Page-level text extractions>

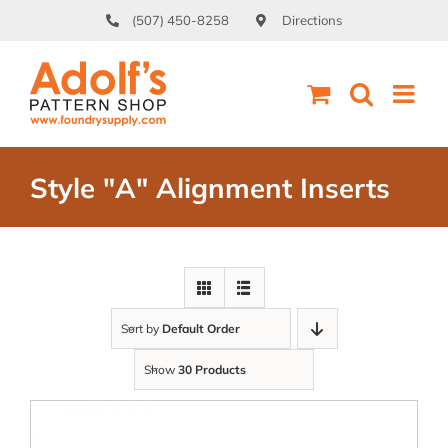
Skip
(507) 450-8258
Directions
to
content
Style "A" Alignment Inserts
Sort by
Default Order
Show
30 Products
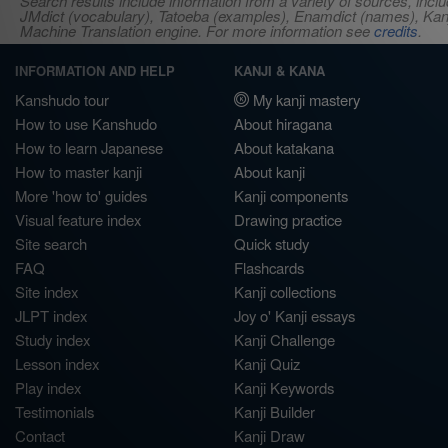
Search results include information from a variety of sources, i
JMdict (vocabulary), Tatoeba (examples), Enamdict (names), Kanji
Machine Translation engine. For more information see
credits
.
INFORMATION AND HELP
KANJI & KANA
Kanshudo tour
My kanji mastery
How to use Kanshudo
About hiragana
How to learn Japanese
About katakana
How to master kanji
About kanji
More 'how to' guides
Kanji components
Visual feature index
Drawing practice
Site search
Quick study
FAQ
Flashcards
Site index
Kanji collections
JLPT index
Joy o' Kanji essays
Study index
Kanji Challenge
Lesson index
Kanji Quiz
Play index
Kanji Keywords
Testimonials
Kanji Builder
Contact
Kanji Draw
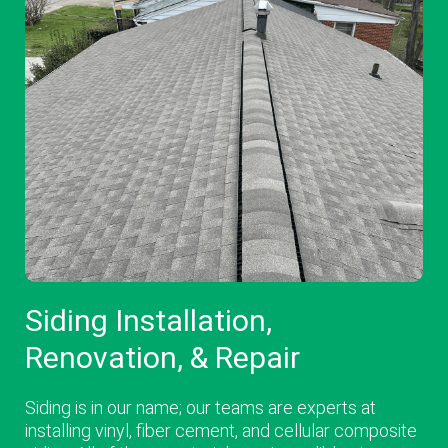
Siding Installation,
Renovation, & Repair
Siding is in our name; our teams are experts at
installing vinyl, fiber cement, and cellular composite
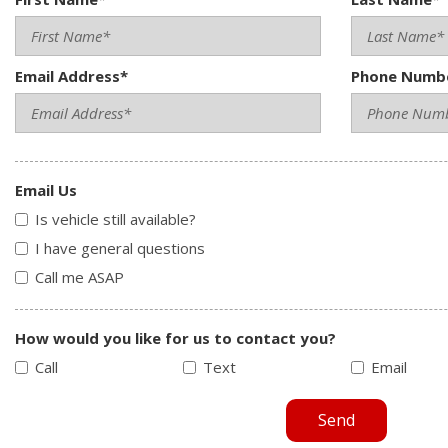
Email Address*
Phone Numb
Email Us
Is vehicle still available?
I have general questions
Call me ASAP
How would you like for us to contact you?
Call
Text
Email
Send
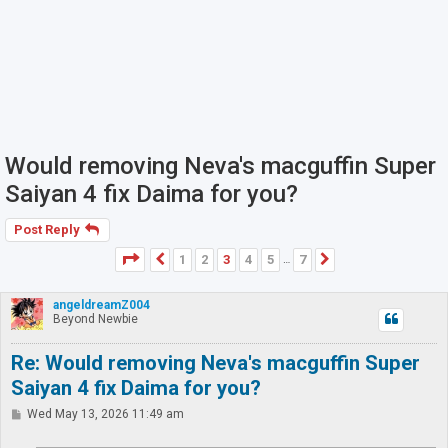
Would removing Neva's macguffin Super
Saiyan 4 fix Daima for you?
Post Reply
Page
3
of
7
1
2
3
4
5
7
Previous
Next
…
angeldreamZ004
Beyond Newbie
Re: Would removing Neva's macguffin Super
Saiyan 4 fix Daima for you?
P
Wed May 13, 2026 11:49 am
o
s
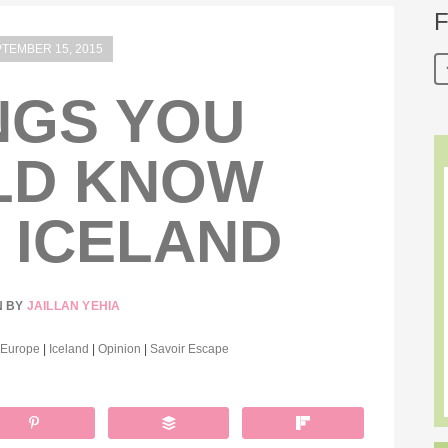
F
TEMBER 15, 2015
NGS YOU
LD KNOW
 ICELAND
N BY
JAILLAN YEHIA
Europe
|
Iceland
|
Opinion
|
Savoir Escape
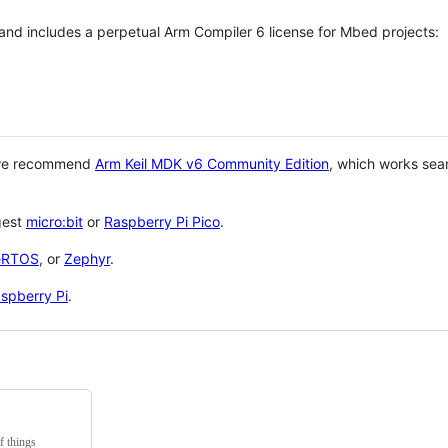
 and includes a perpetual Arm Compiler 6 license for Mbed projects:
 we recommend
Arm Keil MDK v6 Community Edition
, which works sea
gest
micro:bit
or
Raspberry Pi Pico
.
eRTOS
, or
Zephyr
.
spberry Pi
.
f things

WHAT TO PRODUCE> When a line above contains the string "macguffin", copy that line.

EXERCISE RESPONSE>
Would removing Neva's macguffin Super
Re: Would removing Neva's macguffin Super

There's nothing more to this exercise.